To minimize radiation exposure from intraoperative CT, Mayo Clinic developed a protocol for pediatric patients using a lower radiation dosage than that recommended by the manufacturer. In the September 2016 issue of Journal of Pediatric Orthopaedics, Mayo researchers reported that the pediatric protocol reduces radiation from intraoperative CT to less than one-fourth the mean annual natural background radiation. "We can obtain an intraoperative CT scan for about the same radiation as two scoliosis X-rays, with acceptable quality of images," Dr. Larson says.
Utilizing CT scans and 3-D printing technology, Mayo Clinic has the capability to construct precise 3-D models of patients' spines. "We use these models for patients with unusual abnormalities that are difficult to understand even with a 3-D image on a screen," Dr. Stans says.
Additional software allows surgeons to place virtual screws in a screen image of a patient's spine and then print a 3-D model of the spine incorporating those screw placements. "This helps us to do the surgery more safely and efficiently, with shorter time under anesthesia and better outcomes," Dr. Stans says.
Expertise through teamwork
Mayo Clinic's broad expertise allows it to provide innovative patient care. Radiologists are key members of the treatment team, providing images and at times physical models that guide treatment plans and surgery.
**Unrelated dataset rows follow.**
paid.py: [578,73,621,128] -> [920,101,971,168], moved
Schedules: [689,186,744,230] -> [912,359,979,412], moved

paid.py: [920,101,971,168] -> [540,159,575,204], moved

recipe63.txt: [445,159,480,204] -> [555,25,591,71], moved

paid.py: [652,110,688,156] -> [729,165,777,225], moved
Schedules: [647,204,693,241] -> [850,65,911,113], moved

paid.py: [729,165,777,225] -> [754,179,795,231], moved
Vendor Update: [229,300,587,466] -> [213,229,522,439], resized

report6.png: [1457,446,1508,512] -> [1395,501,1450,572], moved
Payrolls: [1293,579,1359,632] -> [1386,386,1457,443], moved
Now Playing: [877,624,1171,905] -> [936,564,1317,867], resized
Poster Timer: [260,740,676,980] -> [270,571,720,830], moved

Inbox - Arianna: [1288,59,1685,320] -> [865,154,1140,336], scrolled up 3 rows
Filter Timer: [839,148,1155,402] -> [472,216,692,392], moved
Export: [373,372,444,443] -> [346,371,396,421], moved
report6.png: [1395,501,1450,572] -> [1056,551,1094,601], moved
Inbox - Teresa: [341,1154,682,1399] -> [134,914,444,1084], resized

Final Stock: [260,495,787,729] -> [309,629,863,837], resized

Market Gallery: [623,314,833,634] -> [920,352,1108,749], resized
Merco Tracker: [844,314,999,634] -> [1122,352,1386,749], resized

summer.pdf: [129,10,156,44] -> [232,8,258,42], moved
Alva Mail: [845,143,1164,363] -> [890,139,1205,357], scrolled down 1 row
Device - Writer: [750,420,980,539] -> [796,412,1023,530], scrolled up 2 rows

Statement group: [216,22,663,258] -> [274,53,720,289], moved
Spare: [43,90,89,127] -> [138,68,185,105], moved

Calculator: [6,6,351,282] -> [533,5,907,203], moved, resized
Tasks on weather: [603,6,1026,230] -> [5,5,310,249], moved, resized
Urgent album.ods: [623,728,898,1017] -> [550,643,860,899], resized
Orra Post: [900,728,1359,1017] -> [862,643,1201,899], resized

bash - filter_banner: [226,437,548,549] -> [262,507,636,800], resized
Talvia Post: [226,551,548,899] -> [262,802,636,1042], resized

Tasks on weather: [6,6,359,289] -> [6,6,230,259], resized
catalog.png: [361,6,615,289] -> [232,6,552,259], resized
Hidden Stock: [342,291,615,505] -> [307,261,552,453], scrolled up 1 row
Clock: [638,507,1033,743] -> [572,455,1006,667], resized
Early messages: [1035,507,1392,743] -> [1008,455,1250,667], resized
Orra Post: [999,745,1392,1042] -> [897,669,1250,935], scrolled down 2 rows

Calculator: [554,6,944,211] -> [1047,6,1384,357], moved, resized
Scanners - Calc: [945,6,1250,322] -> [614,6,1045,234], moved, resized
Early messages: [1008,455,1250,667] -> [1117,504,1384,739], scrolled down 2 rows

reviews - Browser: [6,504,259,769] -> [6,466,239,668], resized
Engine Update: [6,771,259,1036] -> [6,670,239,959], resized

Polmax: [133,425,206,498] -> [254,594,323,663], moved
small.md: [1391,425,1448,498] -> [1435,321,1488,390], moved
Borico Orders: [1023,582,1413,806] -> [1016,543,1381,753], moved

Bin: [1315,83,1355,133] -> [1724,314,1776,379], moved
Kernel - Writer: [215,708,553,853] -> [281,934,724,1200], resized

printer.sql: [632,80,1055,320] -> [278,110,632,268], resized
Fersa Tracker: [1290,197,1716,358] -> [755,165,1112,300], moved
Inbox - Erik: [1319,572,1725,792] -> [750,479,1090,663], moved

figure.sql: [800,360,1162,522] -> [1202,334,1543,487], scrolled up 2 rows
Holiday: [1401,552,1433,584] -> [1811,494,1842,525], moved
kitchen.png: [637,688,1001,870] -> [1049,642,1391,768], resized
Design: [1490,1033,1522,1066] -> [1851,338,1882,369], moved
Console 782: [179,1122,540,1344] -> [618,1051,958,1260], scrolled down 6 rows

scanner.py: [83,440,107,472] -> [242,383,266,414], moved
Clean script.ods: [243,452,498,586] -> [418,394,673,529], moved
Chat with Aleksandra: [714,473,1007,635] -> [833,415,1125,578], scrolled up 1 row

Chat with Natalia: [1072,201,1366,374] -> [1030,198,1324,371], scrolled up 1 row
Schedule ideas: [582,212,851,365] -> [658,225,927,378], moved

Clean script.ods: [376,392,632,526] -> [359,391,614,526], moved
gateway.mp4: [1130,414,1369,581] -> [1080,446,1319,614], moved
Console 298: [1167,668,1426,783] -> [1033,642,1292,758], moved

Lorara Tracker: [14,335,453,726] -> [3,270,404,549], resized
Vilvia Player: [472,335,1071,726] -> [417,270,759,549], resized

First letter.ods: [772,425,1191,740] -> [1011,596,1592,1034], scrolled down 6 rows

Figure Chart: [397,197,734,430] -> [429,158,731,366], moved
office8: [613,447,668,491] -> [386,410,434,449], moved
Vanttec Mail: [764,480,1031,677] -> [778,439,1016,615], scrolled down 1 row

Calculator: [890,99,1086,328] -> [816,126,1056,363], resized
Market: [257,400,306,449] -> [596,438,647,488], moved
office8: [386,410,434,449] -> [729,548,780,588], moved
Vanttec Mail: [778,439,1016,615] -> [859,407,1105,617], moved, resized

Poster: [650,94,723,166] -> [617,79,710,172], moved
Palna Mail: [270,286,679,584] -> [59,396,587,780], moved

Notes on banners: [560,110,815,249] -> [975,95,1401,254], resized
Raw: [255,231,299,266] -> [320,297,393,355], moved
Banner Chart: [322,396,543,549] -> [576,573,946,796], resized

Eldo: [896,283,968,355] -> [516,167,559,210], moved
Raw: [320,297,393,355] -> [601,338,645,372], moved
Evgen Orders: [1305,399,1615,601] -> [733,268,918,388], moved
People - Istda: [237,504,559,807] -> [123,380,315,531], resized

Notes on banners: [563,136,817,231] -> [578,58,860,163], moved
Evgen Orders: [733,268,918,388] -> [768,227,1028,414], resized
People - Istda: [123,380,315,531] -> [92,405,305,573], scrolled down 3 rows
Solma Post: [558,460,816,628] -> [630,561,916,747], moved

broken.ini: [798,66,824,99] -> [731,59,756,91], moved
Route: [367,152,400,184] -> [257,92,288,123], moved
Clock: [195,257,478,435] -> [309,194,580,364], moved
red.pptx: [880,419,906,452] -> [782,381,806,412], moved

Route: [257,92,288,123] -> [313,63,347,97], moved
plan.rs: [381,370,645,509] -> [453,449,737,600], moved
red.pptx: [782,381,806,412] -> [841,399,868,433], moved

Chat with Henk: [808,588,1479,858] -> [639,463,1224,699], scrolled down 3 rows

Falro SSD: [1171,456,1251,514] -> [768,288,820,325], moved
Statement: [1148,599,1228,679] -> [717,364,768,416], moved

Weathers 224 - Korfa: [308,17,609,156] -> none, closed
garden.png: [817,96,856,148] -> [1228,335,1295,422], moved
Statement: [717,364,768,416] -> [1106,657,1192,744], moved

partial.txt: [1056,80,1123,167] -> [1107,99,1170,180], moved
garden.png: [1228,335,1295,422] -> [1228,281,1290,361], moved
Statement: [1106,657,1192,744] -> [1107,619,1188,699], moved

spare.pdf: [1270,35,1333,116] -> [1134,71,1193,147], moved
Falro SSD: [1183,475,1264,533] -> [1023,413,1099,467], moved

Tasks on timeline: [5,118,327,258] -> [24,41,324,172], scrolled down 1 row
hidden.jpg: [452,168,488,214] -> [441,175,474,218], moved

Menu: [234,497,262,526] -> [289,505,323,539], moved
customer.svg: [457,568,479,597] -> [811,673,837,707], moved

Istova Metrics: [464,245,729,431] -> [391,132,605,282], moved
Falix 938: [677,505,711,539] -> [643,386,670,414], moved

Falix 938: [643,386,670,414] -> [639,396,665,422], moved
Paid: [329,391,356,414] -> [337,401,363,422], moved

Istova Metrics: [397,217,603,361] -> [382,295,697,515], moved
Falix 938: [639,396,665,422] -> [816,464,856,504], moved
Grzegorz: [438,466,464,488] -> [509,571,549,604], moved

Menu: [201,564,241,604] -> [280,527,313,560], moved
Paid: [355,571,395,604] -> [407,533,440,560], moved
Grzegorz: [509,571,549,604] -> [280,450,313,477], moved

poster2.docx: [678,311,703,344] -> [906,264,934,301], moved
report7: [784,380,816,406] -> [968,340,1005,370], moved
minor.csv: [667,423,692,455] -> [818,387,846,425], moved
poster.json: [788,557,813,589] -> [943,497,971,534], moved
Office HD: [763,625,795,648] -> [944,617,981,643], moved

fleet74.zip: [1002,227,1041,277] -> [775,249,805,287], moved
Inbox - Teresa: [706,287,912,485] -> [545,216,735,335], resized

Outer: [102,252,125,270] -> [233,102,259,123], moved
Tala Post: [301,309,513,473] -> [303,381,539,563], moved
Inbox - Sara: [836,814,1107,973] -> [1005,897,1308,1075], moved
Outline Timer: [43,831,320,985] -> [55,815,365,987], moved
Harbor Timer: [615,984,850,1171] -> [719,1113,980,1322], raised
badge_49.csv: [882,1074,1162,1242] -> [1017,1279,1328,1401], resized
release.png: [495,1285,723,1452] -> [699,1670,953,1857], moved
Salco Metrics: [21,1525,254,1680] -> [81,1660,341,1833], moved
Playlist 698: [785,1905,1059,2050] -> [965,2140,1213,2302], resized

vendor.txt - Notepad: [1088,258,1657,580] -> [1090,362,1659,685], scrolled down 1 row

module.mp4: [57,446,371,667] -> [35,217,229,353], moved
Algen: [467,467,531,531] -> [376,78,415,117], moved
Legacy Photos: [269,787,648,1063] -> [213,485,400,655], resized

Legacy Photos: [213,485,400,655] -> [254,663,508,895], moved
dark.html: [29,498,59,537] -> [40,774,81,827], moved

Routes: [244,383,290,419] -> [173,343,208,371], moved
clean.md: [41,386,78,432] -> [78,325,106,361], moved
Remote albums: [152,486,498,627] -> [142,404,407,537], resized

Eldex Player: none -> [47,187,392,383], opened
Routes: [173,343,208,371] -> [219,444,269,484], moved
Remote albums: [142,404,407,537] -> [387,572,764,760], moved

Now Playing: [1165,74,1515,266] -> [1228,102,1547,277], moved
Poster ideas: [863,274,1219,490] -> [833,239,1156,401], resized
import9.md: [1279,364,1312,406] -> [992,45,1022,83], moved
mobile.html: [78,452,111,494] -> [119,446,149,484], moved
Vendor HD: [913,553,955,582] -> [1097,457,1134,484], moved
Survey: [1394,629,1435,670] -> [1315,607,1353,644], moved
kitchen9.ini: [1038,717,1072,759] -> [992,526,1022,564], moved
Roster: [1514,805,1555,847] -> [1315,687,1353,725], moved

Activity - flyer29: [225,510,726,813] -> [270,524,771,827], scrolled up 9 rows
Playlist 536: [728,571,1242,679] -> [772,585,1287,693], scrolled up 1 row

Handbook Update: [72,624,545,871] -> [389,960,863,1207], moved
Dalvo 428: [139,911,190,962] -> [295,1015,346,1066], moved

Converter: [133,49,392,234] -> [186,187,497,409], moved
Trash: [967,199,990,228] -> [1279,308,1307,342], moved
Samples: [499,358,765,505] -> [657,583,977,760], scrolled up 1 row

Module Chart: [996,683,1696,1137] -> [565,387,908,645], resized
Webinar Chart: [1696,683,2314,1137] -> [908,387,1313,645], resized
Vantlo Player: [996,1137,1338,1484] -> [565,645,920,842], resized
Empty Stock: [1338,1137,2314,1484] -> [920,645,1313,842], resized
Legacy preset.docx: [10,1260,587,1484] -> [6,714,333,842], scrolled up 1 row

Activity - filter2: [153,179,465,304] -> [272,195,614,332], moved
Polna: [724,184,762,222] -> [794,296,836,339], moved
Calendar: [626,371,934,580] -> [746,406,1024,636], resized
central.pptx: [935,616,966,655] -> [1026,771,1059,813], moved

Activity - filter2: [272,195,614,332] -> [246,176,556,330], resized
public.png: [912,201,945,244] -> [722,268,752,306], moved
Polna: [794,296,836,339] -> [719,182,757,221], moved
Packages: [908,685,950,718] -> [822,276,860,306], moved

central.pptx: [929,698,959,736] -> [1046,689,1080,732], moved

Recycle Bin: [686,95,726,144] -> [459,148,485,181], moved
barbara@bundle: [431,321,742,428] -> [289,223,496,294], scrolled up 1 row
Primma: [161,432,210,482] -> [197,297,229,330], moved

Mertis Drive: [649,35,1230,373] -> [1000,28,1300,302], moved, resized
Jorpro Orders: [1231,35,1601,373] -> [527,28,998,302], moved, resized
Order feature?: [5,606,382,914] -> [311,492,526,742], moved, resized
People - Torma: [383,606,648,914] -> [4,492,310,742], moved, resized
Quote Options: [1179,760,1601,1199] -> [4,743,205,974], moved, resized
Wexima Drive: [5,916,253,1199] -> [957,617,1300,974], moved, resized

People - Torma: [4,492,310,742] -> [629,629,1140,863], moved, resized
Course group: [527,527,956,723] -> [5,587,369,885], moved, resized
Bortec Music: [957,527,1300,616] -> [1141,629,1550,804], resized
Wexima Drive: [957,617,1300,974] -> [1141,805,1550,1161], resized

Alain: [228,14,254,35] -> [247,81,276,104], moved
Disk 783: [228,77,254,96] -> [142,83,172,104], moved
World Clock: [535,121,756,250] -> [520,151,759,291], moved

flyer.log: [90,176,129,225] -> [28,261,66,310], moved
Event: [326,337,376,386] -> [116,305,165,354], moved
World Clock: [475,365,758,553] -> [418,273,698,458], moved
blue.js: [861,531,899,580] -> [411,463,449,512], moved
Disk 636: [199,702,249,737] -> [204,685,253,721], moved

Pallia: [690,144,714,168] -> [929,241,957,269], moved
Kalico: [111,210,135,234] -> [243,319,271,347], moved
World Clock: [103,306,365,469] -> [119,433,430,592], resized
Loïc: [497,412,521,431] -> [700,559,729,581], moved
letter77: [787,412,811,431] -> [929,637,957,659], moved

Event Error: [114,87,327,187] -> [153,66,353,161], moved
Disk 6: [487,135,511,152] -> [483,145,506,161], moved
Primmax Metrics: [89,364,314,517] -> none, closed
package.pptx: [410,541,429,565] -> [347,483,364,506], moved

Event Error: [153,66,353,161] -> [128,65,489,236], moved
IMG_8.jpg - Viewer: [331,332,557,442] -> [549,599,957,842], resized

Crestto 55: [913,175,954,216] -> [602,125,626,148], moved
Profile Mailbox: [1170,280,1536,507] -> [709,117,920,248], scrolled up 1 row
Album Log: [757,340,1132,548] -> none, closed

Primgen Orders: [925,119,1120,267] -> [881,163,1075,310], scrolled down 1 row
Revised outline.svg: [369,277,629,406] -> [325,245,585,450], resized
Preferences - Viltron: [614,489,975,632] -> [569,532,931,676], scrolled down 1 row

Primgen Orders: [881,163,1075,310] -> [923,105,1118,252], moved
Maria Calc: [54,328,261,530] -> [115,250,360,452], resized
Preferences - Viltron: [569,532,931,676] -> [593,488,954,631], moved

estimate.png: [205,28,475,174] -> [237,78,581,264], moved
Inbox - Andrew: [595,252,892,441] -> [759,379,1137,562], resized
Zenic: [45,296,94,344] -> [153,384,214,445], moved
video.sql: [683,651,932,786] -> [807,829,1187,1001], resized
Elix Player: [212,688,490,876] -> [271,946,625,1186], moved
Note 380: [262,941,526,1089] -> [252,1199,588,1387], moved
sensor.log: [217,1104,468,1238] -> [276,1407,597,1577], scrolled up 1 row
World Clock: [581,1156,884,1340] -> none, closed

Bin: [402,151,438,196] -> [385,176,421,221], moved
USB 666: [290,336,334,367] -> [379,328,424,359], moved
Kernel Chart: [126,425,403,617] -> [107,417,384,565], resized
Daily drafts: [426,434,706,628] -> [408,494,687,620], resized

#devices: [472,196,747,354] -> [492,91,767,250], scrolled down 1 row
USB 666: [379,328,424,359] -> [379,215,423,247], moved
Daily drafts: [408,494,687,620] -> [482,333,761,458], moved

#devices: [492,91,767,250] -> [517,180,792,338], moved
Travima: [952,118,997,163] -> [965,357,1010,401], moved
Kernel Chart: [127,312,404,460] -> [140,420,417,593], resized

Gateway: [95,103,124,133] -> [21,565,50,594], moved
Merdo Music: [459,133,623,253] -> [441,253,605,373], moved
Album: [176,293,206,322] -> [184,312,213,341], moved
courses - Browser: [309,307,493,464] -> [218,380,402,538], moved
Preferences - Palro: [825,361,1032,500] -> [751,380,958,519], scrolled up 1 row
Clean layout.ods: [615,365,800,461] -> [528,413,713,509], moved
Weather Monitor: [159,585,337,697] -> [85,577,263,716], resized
Anesthesiologists have devised a special protocol for pediatric spinal surgeries.
"Our collaborative approach provides maximum safety, improves our patients' comfort postoperatively and markedly reduces their length of hospital stay," Dr. Stans says. "At Mayo Clinic, we have like-minded people working together on complicated cases to meet the needs of patients."
For more information
Su AW, et al. Magnetic expansion control system achieves cost savings compared to traditional growth rods: An economic analysis model. Spine. 2015;40:1851.
Luo TD, et al. Cumulative radiation exposure with EOS imaging compared with standard spine radiographs. Spine Deformity. 2015;3:144.
Luo TD, et al. Accuracy of pedicle screw placement in children 10 years or younger using navigation and intraoperative CT. Clinical Spine Surgery. 2016;29:E135.
Su AW, et al. Switching to a pediatric dose O-arm protocol in spine surgery significantly reduced patient radiation exposure. Journal of Pediatric Orthopaedics. 2016;36:621.